I would not have known what it is to covet if the law had not said, "You shall not covet." But sin, seizing an opportunity through the commandment, produced in me all kinds of covetousness.

This use of the law is commonly associated with the biblical teaching that believers were once under law, but are now under grace. When unbelievers are confronted with the law’s standards and penalties, they are incited to sin even more. And they recognize the punishment or curse that the law threatens against them because of their sin. This threat drives some unbelievers to Christ, who graciously saves them from the law’s curse.

The civil or second use of the law involves the way the law restrains sin by threatening punishment against those who violate it. We can think of ways we restrain our own behavior for fear of punishment by those who hold civil authority over us. This use of the law is for believers and unbelievers alike. God has designed the law in civil societies as an instrument for restraining evil. According to God’s plan, we are to obey our civil authorities. We should note, however, that when our governments defy the law of God, we are always bound to follow God’s law.

The normative or third use of the law is very helpful to study when we think about the law in terms of the gospel and Christian ethics. The normative use applies the law as a revelation of God’s will for Christian living. We might compare it to the household rules that parents make to keep their children safe — rules children obey because they love and trust their parents. For example, listen to the words of 1 John 3:4:

Everyone who makes a practice of sinning also practices lawlessness; sin is lawlessness.

John wrote these words long after Christ had ascended into heaven. Nevertheless, he asserted that the law remains the standard for our behavior. He even went so far as to define all sin in terms of breaking the law.

To put it simply, the law is still the standard by which Christian behavior is judged to be righteous or sinful. And many passages indicate that when the law is used as a standard for Christian behavior, it is perfectly compatible with the gospel.

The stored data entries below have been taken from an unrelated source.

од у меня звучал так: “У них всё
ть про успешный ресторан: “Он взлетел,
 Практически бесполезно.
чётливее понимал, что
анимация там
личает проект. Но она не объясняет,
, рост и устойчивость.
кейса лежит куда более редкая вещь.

We were under the law’s curse because we were lawbreakers. But now that we are saved, we are counted as perfect law-keepers in Christ, so that we receive the law’s promised blessings of salvation and life. In short, while believers are not “under law” in the sense that we suffer its curse when we sin, we are “under law” in the sense that we receive its blessings, and in the sense that we are obligated to obey it. Listen to what Jesus said in Matthew 5:17-18:

Do not think that I have come to abolish the Law or the Prophets; I have not come to abolish them but to fulfill them. For truly, I say to you, until heaven and earth pass away, not an iota, not a dot, will pass from the Law until all is accomplished.